Some of us find respite through faith in deities, in icons and scriptures of deities, in emotional rescue no matter how fleeting, but for those of us born and baptized in science and secularism faith in things unseen and hoped for will not suffice.  We want tangible methods and reproducible results.  We want visceral answers to our deepest questions.  Is this simply hubris or is it rather an instinct for truth we follow?             

Monday, December 2, 2013

Forward

Advaita not only resolves the age-old conflicts between science and spirituality, it obliterates the very source of our questions.

Advaita teaches not that we are saved or doomed, but that we are enshrouded in ignorance.  It teaches us that we are not who or what we think we are, in fact, that "who's" and "what's" are illusory fabrications.  That's a tough sell, and it usually registers only after extensive investigation into the transience of every aspect of our existence.  We don't want to be reminded of this.  On the contrary, from the moment we are born we are called to "walk, run, chase, flee" after things of the world.  We are conditioned from birth to arise from oceanic bliss like swirling and sucking waterspouts, transience devouring transience, without respite wherever we roam.  And then? Dissipation, dissolution, despondency, death.  The illusory ego and all of its illusory treasures resolve back into the ocean of consciousness.

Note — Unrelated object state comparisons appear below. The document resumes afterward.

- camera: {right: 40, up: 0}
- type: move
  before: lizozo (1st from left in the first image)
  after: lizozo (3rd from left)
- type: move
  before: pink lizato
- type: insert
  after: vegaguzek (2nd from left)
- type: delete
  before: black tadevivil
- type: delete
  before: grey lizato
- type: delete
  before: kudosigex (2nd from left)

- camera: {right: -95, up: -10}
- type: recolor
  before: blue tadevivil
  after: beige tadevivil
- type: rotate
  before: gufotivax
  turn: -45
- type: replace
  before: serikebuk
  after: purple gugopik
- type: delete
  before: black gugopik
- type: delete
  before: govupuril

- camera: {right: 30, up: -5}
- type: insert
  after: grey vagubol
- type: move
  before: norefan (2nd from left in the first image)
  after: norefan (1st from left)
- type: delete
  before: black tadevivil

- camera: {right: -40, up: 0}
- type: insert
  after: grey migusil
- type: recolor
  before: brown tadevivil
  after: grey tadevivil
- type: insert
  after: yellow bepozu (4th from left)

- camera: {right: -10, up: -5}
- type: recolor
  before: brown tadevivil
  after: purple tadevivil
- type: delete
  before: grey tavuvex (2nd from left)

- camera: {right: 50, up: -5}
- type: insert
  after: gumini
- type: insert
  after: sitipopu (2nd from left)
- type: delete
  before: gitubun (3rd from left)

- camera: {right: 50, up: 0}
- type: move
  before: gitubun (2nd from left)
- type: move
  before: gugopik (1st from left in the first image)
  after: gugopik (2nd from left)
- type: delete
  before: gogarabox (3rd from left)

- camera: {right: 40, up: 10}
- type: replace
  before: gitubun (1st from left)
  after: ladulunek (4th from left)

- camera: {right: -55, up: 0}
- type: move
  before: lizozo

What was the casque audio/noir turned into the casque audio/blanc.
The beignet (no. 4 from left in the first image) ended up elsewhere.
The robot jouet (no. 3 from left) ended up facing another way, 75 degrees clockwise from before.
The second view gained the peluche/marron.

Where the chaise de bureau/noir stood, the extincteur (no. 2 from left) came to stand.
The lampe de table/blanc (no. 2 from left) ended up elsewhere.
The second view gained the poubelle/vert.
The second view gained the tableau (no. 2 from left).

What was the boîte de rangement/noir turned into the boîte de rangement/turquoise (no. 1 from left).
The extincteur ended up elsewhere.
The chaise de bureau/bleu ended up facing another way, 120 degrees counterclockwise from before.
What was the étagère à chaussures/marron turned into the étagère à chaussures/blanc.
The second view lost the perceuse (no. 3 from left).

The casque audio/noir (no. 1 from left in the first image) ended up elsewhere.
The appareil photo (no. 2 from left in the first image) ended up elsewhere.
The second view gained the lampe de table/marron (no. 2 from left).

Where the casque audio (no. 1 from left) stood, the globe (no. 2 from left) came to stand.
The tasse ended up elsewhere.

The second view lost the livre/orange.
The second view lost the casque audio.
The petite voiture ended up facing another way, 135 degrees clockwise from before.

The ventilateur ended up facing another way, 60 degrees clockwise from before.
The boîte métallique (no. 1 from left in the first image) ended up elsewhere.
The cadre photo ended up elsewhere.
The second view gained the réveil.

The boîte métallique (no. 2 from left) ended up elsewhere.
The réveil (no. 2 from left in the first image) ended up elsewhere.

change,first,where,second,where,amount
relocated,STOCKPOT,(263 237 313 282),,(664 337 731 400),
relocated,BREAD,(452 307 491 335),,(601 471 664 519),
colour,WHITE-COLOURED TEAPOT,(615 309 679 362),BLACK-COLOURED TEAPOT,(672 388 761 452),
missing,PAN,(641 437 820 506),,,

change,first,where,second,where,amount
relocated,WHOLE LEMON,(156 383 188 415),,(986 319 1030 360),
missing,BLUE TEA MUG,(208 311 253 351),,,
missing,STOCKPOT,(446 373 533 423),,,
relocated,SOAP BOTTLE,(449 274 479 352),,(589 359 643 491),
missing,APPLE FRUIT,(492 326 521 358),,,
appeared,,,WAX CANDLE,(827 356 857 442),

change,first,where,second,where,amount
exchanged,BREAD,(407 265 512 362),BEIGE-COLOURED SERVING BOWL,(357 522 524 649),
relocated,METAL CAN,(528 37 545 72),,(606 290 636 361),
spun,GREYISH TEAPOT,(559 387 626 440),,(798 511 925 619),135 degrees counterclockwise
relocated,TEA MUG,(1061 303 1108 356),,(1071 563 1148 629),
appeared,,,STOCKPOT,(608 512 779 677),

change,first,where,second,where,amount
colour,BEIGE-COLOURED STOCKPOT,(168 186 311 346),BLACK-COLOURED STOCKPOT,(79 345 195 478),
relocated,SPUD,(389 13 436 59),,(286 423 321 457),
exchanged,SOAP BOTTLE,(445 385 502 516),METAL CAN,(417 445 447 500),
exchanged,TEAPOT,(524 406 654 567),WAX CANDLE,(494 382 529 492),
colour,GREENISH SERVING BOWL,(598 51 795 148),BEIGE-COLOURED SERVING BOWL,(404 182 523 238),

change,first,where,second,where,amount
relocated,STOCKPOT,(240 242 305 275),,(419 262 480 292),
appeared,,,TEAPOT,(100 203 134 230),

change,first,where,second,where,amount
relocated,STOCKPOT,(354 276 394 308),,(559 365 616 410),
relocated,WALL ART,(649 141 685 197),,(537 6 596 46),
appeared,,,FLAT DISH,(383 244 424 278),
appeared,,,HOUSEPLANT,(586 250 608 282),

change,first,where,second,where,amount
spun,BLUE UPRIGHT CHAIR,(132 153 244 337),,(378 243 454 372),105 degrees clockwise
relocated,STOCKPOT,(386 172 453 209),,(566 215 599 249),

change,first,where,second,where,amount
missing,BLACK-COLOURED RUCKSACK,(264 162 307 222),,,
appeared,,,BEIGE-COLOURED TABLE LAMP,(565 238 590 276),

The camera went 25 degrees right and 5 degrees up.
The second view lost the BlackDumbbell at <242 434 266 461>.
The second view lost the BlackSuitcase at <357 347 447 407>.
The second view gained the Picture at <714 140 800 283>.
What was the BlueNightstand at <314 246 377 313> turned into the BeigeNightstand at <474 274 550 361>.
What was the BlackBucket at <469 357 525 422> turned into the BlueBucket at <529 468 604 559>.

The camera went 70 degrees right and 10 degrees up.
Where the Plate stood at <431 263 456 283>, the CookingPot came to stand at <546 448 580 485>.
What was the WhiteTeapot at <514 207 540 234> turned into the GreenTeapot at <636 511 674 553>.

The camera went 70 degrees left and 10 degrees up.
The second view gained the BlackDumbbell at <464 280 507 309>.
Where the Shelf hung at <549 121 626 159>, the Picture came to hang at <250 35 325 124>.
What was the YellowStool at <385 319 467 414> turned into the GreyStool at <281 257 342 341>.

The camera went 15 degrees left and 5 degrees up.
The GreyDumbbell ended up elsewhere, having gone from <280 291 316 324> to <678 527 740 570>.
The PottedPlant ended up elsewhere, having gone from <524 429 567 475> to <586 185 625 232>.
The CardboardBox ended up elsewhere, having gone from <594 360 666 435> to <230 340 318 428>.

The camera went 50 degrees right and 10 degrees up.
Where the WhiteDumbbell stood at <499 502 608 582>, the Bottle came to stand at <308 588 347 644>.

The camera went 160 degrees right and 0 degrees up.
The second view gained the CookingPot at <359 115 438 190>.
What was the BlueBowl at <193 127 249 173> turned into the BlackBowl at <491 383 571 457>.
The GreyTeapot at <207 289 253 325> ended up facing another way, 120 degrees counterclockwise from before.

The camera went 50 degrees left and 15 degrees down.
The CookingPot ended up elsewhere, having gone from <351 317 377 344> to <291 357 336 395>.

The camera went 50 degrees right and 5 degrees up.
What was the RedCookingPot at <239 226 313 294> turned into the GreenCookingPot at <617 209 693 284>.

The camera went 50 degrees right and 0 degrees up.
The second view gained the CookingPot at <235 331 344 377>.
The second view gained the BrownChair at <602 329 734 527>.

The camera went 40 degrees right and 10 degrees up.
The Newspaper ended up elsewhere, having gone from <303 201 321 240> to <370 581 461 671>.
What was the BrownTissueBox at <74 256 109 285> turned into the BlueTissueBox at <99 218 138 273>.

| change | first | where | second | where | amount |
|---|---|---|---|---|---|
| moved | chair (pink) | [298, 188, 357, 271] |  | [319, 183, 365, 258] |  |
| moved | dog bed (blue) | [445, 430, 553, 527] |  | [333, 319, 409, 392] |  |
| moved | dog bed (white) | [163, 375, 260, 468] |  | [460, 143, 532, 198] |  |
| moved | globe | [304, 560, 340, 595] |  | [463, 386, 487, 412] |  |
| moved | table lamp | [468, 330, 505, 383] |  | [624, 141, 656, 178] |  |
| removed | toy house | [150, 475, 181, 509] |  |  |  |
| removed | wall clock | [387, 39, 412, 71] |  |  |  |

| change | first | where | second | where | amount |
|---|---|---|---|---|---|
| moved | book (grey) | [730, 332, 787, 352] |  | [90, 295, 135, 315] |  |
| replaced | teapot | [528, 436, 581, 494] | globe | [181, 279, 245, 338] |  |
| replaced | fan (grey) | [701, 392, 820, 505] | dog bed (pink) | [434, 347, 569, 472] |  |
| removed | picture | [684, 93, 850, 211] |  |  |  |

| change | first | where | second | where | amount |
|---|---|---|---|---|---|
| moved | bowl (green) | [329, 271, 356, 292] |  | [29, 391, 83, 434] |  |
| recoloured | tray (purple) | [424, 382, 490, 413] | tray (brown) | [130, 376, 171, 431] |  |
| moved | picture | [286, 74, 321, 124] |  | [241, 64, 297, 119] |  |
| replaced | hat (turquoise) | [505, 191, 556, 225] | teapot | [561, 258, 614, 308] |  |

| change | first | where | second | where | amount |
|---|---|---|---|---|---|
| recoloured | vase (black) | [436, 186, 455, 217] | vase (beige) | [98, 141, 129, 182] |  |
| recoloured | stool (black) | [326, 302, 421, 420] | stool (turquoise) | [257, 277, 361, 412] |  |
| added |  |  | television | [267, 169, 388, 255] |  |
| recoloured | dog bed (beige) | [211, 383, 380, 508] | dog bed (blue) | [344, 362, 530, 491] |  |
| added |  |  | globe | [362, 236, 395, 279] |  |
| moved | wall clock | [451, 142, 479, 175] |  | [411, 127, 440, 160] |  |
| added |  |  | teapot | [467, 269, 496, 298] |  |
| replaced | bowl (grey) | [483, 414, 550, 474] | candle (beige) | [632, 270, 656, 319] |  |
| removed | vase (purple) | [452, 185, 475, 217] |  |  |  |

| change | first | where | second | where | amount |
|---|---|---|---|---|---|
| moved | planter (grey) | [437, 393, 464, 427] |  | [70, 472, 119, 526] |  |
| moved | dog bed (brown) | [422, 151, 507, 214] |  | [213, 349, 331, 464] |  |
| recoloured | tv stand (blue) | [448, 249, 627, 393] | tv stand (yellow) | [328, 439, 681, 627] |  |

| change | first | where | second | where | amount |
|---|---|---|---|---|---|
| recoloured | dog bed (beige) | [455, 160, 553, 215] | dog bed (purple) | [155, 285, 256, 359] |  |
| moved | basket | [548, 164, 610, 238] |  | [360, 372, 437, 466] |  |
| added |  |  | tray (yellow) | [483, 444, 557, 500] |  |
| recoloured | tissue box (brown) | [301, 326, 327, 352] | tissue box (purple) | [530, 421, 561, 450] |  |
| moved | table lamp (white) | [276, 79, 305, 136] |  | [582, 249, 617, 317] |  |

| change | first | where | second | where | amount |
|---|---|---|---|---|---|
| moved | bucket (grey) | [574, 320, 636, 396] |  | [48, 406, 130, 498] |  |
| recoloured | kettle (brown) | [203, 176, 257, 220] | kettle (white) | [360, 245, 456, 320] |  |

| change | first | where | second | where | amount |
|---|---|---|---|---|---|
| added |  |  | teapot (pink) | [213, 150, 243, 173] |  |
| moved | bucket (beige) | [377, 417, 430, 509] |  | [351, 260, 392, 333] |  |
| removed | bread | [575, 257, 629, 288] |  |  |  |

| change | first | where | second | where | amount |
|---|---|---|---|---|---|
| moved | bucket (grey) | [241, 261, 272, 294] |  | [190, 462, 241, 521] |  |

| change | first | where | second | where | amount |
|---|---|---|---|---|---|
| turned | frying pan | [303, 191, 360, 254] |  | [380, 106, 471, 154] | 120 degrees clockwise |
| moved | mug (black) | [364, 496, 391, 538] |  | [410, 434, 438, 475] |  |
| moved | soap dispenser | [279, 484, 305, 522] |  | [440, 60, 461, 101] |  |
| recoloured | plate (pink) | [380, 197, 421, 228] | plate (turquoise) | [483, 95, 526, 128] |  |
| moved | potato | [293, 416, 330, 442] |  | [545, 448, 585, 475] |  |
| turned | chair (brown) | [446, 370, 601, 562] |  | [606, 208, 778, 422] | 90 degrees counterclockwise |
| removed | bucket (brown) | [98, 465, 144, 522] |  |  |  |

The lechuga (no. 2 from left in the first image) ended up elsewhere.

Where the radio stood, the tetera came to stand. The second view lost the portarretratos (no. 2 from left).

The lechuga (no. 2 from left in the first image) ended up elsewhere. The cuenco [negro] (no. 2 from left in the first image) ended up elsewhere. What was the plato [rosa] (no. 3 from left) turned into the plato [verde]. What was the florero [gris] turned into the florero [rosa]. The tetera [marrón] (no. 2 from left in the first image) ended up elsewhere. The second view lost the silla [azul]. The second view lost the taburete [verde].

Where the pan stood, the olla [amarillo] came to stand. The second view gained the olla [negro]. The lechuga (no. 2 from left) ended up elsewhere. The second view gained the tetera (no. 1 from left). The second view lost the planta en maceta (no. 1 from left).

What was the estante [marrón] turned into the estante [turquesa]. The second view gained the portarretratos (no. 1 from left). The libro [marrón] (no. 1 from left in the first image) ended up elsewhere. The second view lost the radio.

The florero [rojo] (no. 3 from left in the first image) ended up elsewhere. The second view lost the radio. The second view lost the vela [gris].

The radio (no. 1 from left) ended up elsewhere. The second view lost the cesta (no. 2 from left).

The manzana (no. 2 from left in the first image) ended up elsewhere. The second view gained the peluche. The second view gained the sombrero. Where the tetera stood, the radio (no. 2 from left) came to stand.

Such is a typical life.  We dance upon the waters of a mirage.  We squander our days chasing after ceaseless cravings, held hostage to mind and body--to what end?  Wealth?  Power?  Egotism run amok.  Ignorance breeding futility.  No matter what we amount to in worldly terms, we are ever children implacably buffeted by a cosmos we will never trust or control.  We attempt to whistle past the graveyard with our emotional myths and our intellectual moats, but to no avail.  Still the thought of death, especially our own annihilation, chills to the bone.        

Sunday, December 1, 2013

Dedication

To seekers everywhere who somehow, despite our inbred ignorance, are drawn to ultimate truth that belies our senses and torpedoes our minds.